WHAT NEEDS TO BE DONE: Find every line in the records below that contains the word "coordinates" and copy each such line. Case counts.
• • •
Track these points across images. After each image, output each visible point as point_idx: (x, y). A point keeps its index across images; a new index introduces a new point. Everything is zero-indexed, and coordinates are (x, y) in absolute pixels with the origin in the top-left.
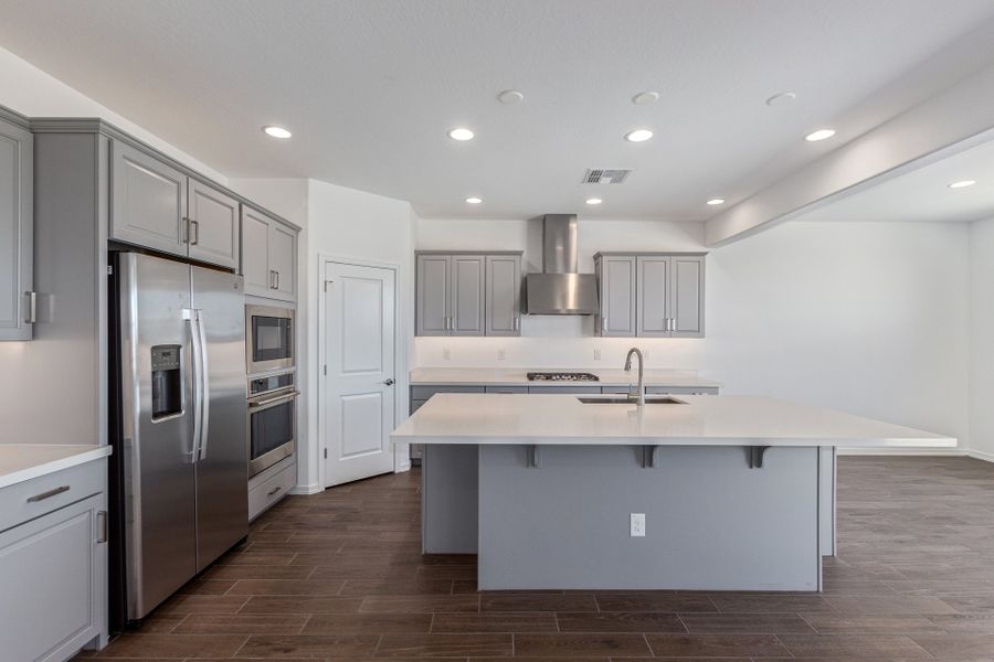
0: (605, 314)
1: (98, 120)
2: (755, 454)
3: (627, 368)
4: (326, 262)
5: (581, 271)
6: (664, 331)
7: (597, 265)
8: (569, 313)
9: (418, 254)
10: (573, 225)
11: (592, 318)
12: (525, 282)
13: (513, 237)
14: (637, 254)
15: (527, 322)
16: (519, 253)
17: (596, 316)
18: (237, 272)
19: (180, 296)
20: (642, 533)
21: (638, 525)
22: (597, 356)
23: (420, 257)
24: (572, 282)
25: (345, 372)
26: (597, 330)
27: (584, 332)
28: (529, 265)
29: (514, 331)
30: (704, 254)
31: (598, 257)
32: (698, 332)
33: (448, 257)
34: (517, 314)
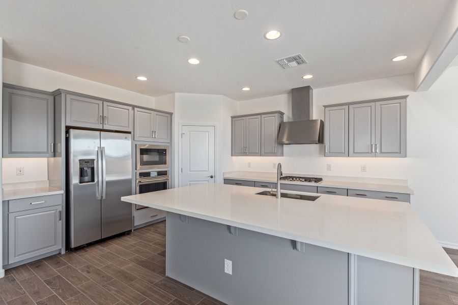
0: (327, 143)
1: (59, 89)
4: (182, 126)
6: (370, 153)
9: (233, 117)
14: (349, 104)
16: (278, 112)
18: (132, 133)
19: (95, 143)
23: (234, 119)
25: (190, 171)
27: (320, 153)
29: (275, 153)
30: (405, 97)
33: (244, 118)
34: (277, 144)
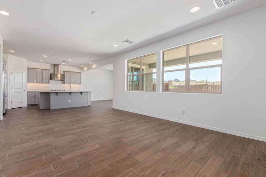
0: (65, 81)
2: (81, 93)
3: (69, 87)
4: (11, 69)
5: (61, 73)
6: (75, 83)
7: (64, 73)
8: (58, 80)
9: (28, 68)
10: (59, 66)
11: (63, 81)
12: (51, 75)
13: (48, 67)
14: (71, 72)
15: (51, 81)
16: (49, 70)
17: (64, 81)
20: (70, 102)
21: (70, 101)
22: (64, 87)
24: (59, 75)
25: (15, 89)
26: (64, 83)
27: (62, 83)
28: (51, 72)
29: (49, 83)
30: (81, 73)
31: (64, 72)
32: (80, 84)
33: (34, 69)
34: (49, 80)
• • •
SOLUTION FOR THIS EXERCISE:
Track these points across images. After each image, output each visible point as point_idx: (x, y). A point keeps its index across images; a new index introduces a new point. Everything is zero-indexed, and coordinates are (x, y) in absolute pixels with the origin in the top-left.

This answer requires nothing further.